The solution proposed to improve the performance of ferroelectric polymers was developing a percolative ferroelectric polymer nanocomposite — a kind of microscopic sticker attached to the polymer. By incorporating nanoparticles into a type of polymer, polyvinylidene fluoride, the researchers created an interconnected network of poles within the polymer.  

This network enabled a ferroelectric phase transition to be induced at much lower electric fields than would normally be required. This was achieved via an electro-thermal method using Joule heating, which occurs when electric current passing through a conductor produces heat. Using the Joule heating to induce the phase transition in the nanocomposite polymer resulted in only requiring less than 10% of the strength of an electric field typically needed for ferroelectric phase change. 

“Typically, this strain and force in ferroelectric materials are correlated with each other, in an inverse relationship,” Wang said. “Now we can integrate them together into one material, and we developed a new approach to drive it using the Joule heating. Since the driving field is going to be much lower, less than 10%, this is why this new material can be used for many applications that require a low driving field to be effective, such as medical devices, optical devices and soft robotics.” 

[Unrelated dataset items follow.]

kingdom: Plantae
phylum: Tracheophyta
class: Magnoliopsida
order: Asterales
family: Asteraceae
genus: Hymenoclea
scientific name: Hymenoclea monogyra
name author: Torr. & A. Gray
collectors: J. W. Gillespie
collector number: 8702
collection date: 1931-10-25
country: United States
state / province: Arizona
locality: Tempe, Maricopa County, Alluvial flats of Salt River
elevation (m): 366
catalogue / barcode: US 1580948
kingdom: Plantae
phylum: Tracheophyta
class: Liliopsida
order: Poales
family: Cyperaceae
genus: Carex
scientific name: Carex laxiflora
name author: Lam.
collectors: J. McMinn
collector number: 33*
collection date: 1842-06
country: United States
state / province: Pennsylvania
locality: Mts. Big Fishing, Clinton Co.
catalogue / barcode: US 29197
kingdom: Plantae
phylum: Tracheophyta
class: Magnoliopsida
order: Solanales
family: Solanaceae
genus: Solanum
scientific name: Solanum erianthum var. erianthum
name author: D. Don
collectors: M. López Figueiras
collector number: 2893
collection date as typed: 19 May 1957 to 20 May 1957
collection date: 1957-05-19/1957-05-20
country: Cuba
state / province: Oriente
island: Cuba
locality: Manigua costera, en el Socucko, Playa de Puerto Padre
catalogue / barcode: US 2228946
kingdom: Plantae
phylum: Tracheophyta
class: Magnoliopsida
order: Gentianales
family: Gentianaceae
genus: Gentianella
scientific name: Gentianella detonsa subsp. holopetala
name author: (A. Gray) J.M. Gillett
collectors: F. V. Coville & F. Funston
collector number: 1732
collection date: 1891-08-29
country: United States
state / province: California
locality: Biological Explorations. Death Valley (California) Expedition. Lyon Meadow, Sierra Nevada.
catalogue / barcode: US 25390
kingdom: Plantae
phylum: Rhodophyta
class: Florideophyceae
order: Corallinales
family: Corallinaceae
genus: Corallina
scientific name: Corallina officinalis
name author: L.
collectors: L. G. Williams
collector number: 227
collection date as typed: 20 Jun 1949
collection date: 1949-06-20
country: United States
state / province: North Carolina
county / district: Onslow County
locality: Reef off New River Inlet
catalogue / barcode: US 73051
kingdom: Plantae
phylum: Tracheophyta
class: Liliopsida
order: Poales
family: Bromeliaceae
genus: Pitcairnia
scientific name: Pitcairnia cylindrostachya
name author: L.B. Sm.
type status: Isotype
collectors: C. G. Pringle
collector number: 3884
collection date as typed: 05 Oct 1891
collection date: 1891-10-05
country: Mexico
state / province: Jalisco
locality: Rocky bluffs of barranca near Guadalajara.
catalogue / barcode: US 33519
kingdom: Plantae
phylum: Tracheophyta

Along with Wang, other researchers in the study include from Penn State Yao Zhou, postdoctoral scholar in materials science and engineering; Tiannan Yang, assistant research professor with the Materials Research Institute; Xin Chen, postdoctoral researcher in materials science and engineering; Li Li, research assistant in materials science and engineering; Zhubing Han, graduate research assistant in materials science and engineering; Ke Wang, associate research professor with the Materials Research Institute; and Long-Qing Chen, Hamer Professor of Materials Science and Engineering. From North Carolina State University, other researchers in the study include Hancheng Qin, graduate research assistant in physics; Bing Zhang, graduate student in physics; Wenchang Lu, research professor in physics; and Jerry Bernholc, Drexel Professor in Physics. From Huazhong University of Science and Technology in Wuhan, China, other researchers in the study include co-corresponding author Yang Liu, a former postdoctoral scholar in materials science and engineering at Penn State, now a professor of materials science and engineering. 

The study was supported in part by the United States Department of Energy.